What is expected:
Write out the data below in full, please. Keep every character as given.

Data for the task:
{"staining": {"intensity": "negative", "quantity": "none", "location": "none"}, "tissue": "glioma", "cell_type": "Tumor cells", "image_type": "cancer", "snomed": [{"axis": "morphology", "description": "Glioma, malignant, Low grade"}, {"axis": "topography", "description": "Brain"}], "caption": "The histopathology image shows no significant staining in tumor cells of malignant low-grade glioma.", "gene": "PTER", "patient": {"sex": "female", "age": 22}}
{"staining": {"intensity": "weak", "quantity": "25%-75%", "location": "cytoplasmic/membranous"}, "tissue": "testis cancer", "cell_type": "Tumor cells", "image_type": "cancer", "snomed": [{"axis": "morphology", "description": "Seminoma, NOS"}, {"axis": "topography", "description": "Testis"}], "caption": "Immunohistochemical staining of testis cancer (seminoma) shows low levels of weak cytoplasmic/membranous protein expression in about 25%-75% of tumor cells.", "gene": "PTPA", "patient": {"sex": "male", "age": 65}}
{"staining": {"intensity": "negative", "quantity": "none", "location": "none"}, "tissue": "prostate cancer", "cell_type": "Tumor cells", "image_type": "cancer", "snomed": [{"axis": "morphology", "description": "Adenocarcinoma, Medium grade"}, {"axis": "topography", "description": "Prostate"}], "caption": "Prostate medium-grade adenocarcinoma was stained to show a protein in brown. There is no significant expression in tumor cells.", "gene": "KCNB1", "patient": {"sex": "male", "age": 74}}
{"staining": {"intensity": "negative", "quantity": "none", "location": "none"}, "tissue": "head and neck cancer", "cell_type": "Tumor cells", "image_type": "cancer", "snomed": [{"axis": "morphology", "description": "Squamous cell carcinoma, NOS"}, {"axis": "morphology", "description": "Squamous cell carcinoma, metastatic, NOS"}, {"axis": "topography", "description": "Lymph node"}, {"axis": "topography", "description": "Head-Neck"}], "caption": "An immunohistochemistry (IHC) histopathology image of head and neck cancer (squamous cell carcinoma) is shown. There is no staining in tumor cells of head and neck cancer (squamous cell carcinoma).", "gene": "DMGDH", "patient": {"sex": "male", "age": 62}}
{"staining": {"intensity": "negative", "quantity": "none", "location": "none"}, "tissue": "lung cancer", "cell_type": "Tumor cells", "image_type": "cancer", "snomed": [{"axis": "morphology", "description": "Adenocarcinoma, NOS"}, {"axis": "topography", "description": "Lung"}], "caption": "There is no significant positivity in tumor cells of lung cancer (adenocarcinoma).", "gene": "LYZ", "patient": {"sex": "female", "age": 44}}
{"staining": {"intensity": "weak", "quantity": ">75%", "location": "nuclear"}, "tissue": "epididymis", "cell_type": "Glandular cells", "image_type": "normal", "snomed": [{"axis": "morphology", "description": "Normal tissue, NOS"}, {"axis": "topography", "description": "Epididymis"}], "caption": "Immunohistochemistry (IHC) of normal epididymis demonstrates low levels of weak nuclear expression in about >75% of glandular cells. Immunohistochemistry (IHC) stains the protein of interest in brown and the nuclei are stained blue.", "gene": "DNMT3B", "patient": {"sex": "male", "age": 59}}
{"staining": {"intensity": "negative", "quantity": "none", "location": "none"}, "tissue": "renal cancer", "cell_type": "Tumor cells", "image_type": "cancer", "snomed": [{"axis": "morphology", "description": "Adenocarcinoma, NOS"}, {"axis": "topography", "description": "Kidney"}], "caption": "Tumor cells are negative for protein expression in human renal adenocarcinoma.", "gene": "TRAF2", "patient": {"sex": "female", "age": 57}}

Problem solution:
{"staining": {"intensity": "negative", "quantity": "none", "location": "none"}, "tissue": "glioma", "cell_type": "Tumor cells", "image_type": "cancer", "snomed": [{"axis": "morphology", "description": "Glioma, malignant, Low grade"}, {"axis": "topography", "description": "Brain"}], "caption": "The histopathology image shows no significant staining in tumor cells of malignant low-grade glioma.", "gene": "PTER", "patient": {"sex": "female", "age": 22}}
{"staining": {"intensity": "weak", "quantity": "25%-75%", "location": "cytoplasmic/membranous"}, "tissue": "testis cancer", "cell_type": "Tumor cells", "image_type": "cancer", "snomed": [{"axis": "morphology", "description": "Seminoma, NOS"}, {"axis": "topography", "description": "Testis"}], "caption": "Immunohistochemical staining of testis cancer (seminoma) shows low levels of weak cytoplasmic/membranous protein expression in about 25%-75% of tumor cells.", "gene": "PTPA", "patient": {"sex": "male", "age": 65}}
{"staining": {"intensity": "negative", "quantity": "none", "location": "none"}, "tissue": "prostate cancer", "cell_type": "Tumor cells", "image_type": "cancer", "snomed": [{"axis": "morphology", "description": "Adenocarcinoma, Medium grade"}, {"axis": "topography", "description": "Prostate"}], "caption": "Prostate medium-grade adenocarcinoma was stained to show a protein in brown. There is no significant expression in tumor cells.", "gene": "KCNB1", "patient": {"sex": "male", "age": 74}}
{"staining": {"intensity": "negative", "quantity": "none", "location": "none"}, "tissue": "head and neck cancer", "cell_type": "Tumor cells", "image_type": "cancer", "snomed": [{"axis": "morphology", "description": "Squamous cell carcinoma, NOS"}, {"axis": "morphology", "description": "Squamous cell carcinoma, metastatic, NOS"}, {"axis": "topography", "description": "Lymph node"}, {"axis": "topography", "description": "Head-Neck"}], "caption": "An immunohistochemistry (IHC) histopathology image of head and neck cancer (squamous cell carcinoma) is shown. There is no staining in tumor cells of head and neck cancer (squamous cell carcinoma).", "gene": "DMGDH", "patient": {"sex": "male", "age": 62}}
{"staining": {"intensity": "negative", "quantity": "none", "location": "none"}, "tissue": "lung cancer", "cell_type": "Tumor cells", "image_type": "cancer", "snomed": [{"axis": "morphology", "description": "Adenocarcinoma, NOS"}, {"axis": "topography", "description": "Lung"}], "caption": "There is no significant positivity in tumor cells of lung cancer (adenocarcinoma).", "gene": "LYZ", "patient": {"sex": "female", "age": 44}}
{"staining": {"intensity": "weak", "quantity": ">75%", "location": "nuclear"}, "tissue": "epididymis", "cell_type": "Glandular cells", "image_type": "normal", "snomed": [{"axis": "morphology", "description": "Normal tissue, NOS"}, {"axis": "topography", "description": "Epididymis"}], "caption": "Immunohistochemistry (IHC) of normal epididymis demonstrates low levels of weak nuclear expression in about >75% of glandular cells. Immunohistochemistry (IHC) stains the protein of interest in brown and the nuclei are stained blue.", "gene": "DNMT3B", "patient": {"sex": "male", "age": 59}}
{"staining": {"intensity": "negative", "quantity": "none", "location": "none"}, "tissue": "renal cancer", "cell_type": "Tumor cells", "image_type": "cancer", "snomed": [{"axis": "morphology", "description": "Adenocarcinoma, NOS"}, {"axis": "topography", "description": "Kidney"}], "caption": "Tumor cells are negative for protein expression in human renal adenocarcinoma.", "gene": "TRAF2", "patient": {"sex": "female", "age": 57}}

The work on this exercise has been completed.